Freddy, once again commuting from bath to bedroom with a towel around his waist, had gazed hopefully down from the landing and been rewarded with a second vision of our two female ground floor neighbours once again in conversation outside of their rooms wearing nothing but T-shirts.
'I like what I see!,' Freddy had proclaimed loudly with, I imagined, his usual robustly African emphasis, no syllable taking precedence over another. It had probably sounded much like some Biblical king expressing his most heartfelt approval. The neighbours looked up, horrified, then scurried into one of the rooms; and that was it.
'Do you think they will call the police?' His head moved from side to side, seeming almost punch-drunk with the horror of his own deeds.
'No. They would have done it by now if they were going to.'
This was bizarre.
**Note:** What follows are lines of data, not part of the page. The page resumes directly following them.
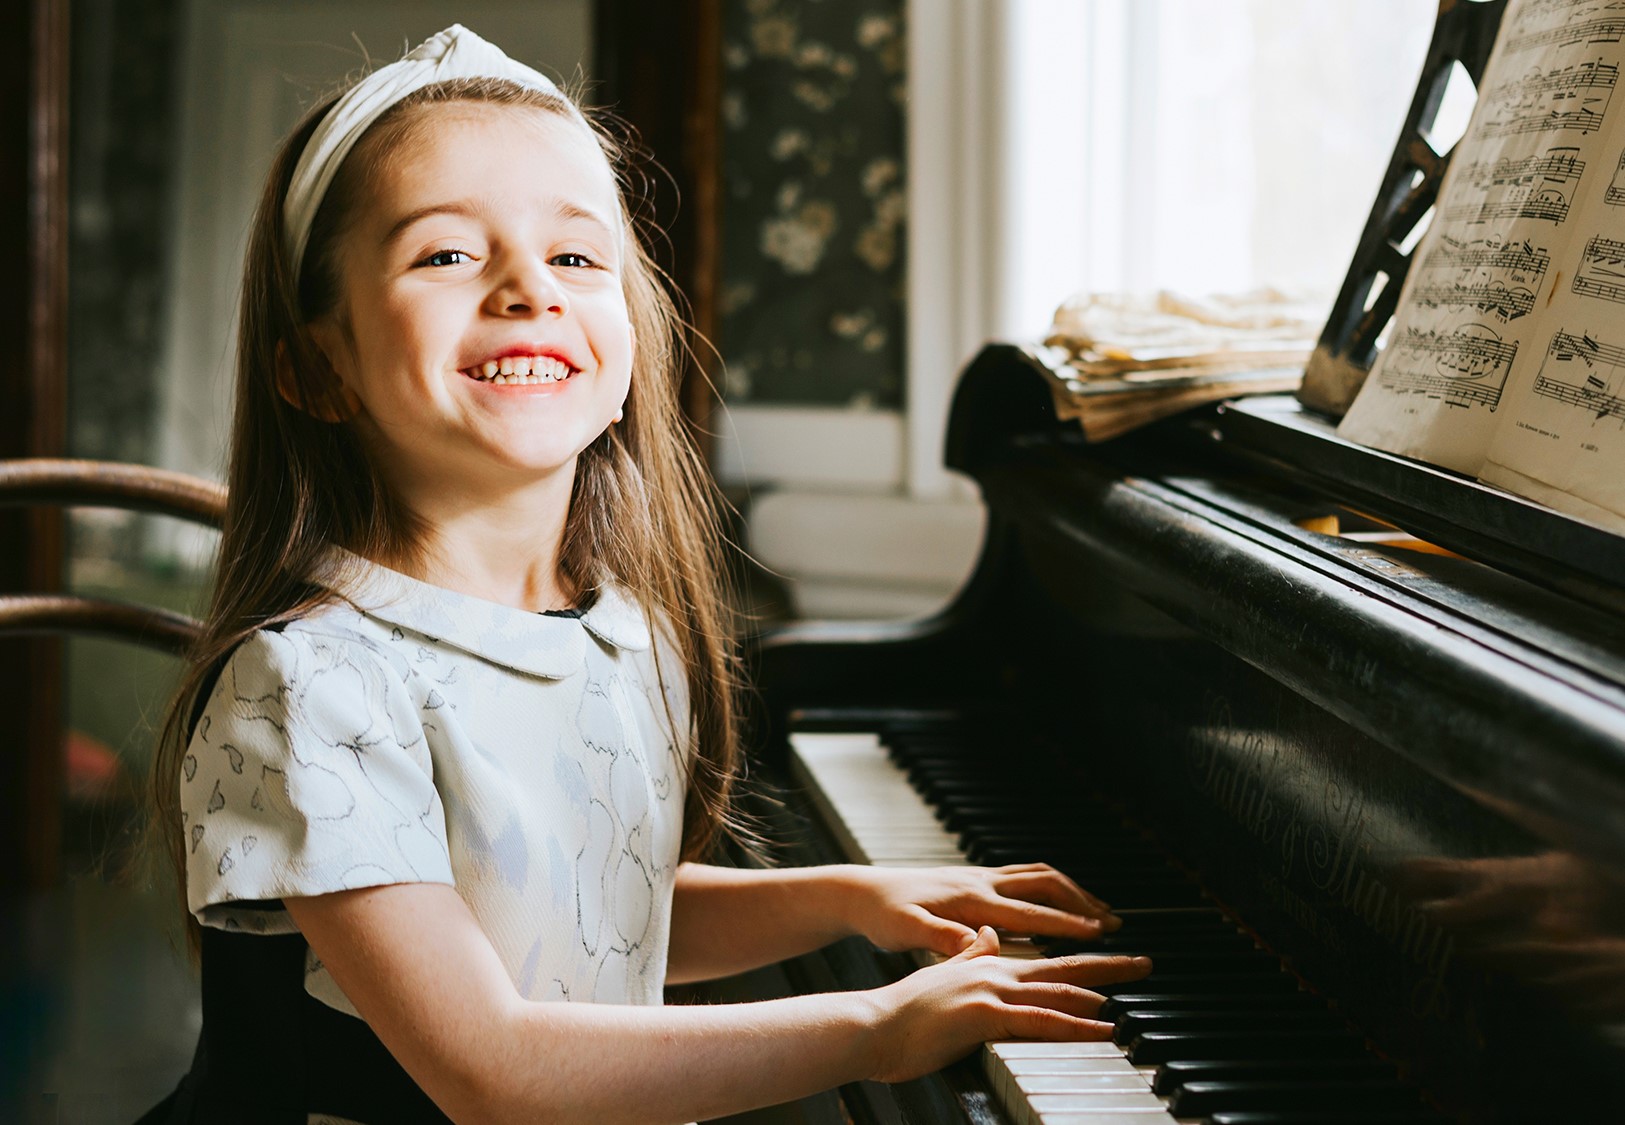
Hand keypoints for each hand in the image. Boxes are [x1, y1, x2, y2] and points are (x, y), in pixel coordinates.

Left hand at [839, 863, 1118, 956]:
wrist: (863, 892)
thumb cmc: (884, 915)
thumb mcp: (906, 931)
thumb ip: (941, 938)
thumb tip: (975, 944)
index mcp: (971, 900)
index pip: (1029, 913)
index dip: (1066, 924)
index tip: (1100, 934)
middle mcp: (981, 883)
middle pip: (1045, 884)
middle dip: (1083, 902)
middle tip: (1115, 923)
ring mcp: (979, 877)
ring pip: (1038, 876)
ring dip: (1072, 891)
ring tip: (1099, 911)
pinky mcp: (974, 879)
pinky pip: (1024, 877)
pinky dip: (1051, 888)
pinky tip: (1058, 903)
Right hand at [868, 926, 1150, 1082]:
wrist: (871, 1025)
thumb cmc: (903, 1012)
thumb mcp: (942, 976)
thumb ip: (968, 954)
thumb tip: (989, 936)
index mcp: (988, 965)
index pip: (1046, 959)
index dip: (1082, 956)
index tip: (1113, 955)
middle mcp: (995, 972)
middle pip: (1063, 968)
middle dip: (1107, 966)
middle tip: (1145, 963)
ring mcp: (990, 992)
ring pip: (1057, 992)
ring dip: (1101, 993)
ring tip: (1134, 993)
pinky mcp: (984, 1015)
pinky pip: (1041, 1022)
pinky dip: (1077, 1025)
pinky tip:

It was a crime of embarrassment and nothing stronger. Perhaps I like what I see was a particularly weird greeting, but then it hardly seems sensible to wander around in the communal part of a shared house with less than the minimum of clothing unless you're a confident, practising naturist. Nevertheless, Freddy had now been awake for something like forty-eight hours, terrified, knocking back the whisky, and waiting to be arrested. He'd even bought his own ciggies.
I later spoke to the ground floor neighbours on his behalf and was told, as I suspected, that they had been mildly freaked out, but were more embarrassed at their own state of undress than anything.
As Freddy sat guzzling tea and smoking his cigarette with an unsteady hand, staring into space like the suspect on a cop show, I considered for a moment the pressure bearing down upon him - a likeable young guy in his earlier twenties with his entire life already mapped out by a stern and traditionally minded father. He'd grown up in Kenya - or wherever it was - and now here he was stuck in freezing, exhaust-choked Lewisham sharing a bathroom and a crappy kitchen with a former Tamil Tiger and a man unable to tell the difference between an artist and a prostitute. Try as I might, I couldn't see how this would constitute an adventure in anyone's book.
Freddy eventually finished his course and moved away, his place being taken by a six foot tall white teenager who liked football, drove a van, and who, perhaps strangely, seemed somehow much more alien to me. From time to time I still wonder what happened to my housemate and friend, whether he ever found a way to make the hell of money he desired, how well he took to the responsibility imposed upon him by his father, and how that all worked out. I met many people called Okello in the years that followed, but it turns out that in Africa it's a fairly common surname, and none of them were related to Freddy. Wherever he is and whatever turned out to be his lot in life, I hope that he likes what he sees.